** Opening Source records block **

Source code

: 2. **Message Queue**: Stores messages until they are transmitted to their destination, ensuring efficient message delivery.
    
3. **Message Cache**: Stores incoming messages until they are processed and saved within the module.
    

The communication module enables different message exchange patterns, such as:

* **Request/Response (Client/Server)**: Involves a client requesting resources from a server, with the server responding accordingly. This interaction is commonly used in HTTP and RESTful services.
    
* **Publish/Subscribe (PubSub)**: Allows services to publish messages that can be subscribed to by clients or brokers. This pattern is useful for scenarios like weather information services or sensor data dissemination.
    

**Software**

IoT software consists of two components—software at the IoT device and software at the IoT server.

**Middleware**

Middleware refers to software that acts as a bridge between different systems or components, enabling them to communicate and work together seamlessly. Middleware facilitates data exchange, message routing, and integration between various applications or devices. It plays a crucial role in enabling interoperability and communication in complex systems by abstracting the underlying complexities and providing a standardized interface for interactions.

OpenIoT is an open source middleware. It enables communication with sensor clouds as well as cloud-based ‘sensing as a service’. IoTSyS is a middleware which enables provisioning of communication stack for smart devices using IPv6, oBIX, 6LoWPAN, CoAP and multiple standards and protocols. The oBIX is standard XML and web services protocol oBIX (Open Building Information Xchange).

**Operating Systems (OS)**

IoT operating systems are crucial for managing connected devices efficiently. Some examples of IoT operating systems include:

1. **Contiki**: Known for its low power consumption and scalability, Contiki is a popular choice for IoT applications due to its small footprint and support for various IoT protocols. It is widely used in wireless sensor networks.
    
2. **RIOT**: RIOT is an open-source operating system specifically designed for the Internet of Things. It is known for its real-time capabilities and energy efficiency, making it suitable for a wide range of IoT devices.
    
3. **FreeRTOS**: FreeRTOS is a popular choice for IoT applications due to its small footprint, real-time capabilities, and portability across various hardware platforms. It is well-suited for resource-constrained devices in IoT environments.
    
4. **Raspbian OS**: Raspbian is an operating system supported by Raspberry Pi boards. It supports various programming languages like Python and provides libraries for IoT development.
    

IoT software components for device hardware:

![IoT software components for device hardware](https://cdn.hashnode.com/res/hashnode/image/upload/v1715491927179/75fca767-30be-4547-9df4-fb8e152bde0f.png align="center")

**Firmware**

** Closing Source records block **

Work order
The answer should hold only the lines from the start of the records above through the line containing "3. **Message Cache**: Stores", each set down exactly.

Response
Source code

: 2. **Message Queue**: Stores messages until they are transmitted to their destination, ensuring efficient message delivery.
    
3. **Message Cache**: Stores incoming messages until they are processed and saved within the module.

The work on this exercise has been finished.